代表値( 表面が滑らかで通気性がないワークの場合)
真空パッドの直径 Ø | 吸着面積 A | 吸込量 Vͦ | |
---|---|---|---|
[cm2] | [m3/h] | [l/min] | |
~ 60 mm | 28 | 0.5 | 8.3 |
~ 120 mm | 113 | 1.0 | 16.6 |
~ 215 mm | 363 | 2.0 | 33.3 |
~ 450 mm | 1,540 | 4.0 | 66.6 |
注記
通気性があるワークについては、実際のワークを使用した吸着テストを推奨します。
摩擦係数
摩擦係数 "μ "は摩擦力と垂直力の関係を表します。真空パッドとワーク間の摩擦係数は、一般的に有効な値を指定することはできません。
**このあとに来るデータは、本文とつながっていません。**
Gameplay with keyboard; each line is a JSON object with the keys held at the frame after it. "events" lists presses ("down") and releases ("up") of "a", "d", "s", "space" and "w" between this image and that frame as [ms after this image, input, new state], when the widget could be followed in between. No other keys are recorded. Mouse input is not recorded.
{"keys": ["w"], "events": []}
ワーク表面の状態(粗い/乾いている/湿っている/油っぽい)や、真空パッドの特性(形状/シールリップ/シーリングエッジ/材質/硬度)などが大きく影響するため、試行錯誤によって正しく決定する必要があります。
保持力の計算
保持力の計算は理論値程度にしかなりません。実際のアプリケーションでは、真空パッドの寸法やデザイン、ワークの表面状態や剛性(変形)など、多くの要素が決定的な役割を果たします。ドイツの事故防止規定(UVV)では、安全係数を1.5と規定しています。搬送中にワークをスイベルする場合、結果として生じる回転力に対処するため、2.5以上の安全係数を使用する必要があります。
真空パッドの保持力は以下になります:
F = Δp x A
F = 保持力(安全係数なし、純粋な静的力)
Δp = 周囲圧力とシステムの圧力差
A = 有効吸着面積 (真空下での吸着パッドの有効面積)
真空パッドの径
真空パッドの保持力はその有効径に依存します。真空システムが発生できる保持力には、ワークの状態や真空パッドの数も重要です。
必要な真空パッドの径は以下の式で求めることができます:
水平方向の搬送の場合
d = 1.12 × √ (m × S) ⁄ (PU × n)
垂直方向の搬送の場合
d = 1.12 × √ (m × S) ⁄ (PU× n x µ)
d = 真空パッドの直径 cm(ダブルシールリップの場合 ≒ 内径、ベローズ真空パッドの場合 = シールリップの内径)
m = ワーク質量 kg
PU= 真空圧 bar
n = 真空パッドの数
µ = 摩擦係数
S = 安全係数
水平方向の搬送の計算例
d=1.12 × √(50kgx2)÷(0.4barx4)
d= 8.85 cm
プラスチック板: m = 50 kg
真空圧:PU = -0.4 bar
真空パッドの数:n = 4
摩擦係数: μ = 0.5
安全係数:S = 2
直径95 mmの真空パッドQN 95を選択することが最適です。
垂直方向の搬送の計算例
d=1.12 × √(50kgx2)÷(0.4barx4x0.5)
d= 12.5 cm
プラスチック板: m = 50 kg
真空圧:PU = -0.4 bar
真空パッドの数:n = 4
摩擦係数: μ = 0.5
安全係数:S = 2
直径150 mmの真空パッドQN 150を選択することが最適です。